## What you need to do
Write out the data below in full, unchanged, minus the images.

## Information supplied
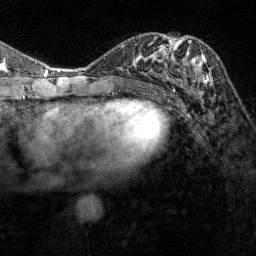
Breast MRI (dynamic contrast-enhanced), one axial slice; slice 69 of 144 in the series (ordered by position); cropped to one breast; dynamic contrast-enhanced series, time point 2 of 7 at this slice position (early post-contrast); 1.5 T; TE 1.8 ms, TR 4.8 ms; 1 mm slice thickness; 256 × 256 image matrix, field of view 200 × 200 mm. Female patient.
Annotated regions visible in this slice (semi-automatic segmentation, software-assisted and operator-edited):
- enhancing-tissue mask used for the functional tumour volume (all voxels passing the contrast-enhancement thresholds inside the analysis volume; usually the tumour): box from (x=173, y=38) to (x=210, y=90) px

## Exercise answer
Breast MRI (dynamic contrast-enhanced), one axial slice; slice 69 of 144 in the series (ordered by position); cropped to one breast; dynamic contrast-enhanced series, time point 2 of 7 at this slice position (early post-contrast); 1.5 T; TE 1.8 ms, TR 4.8 ms; 1 mm slice thickness; 256 × 256 image matrix, field of view 200 × 200 mm. Female patient.
Annotated regions visible in this slice (semi-automatic segmentation, software-assisted and operator-edited):
- enhancing-tissue mask used for the functional tumour volume (all voxels passing the contrast-enhancement thresholds inside the analysis volume; usually the tumour): box from (x=173, y=38) to (x=210, y=90) px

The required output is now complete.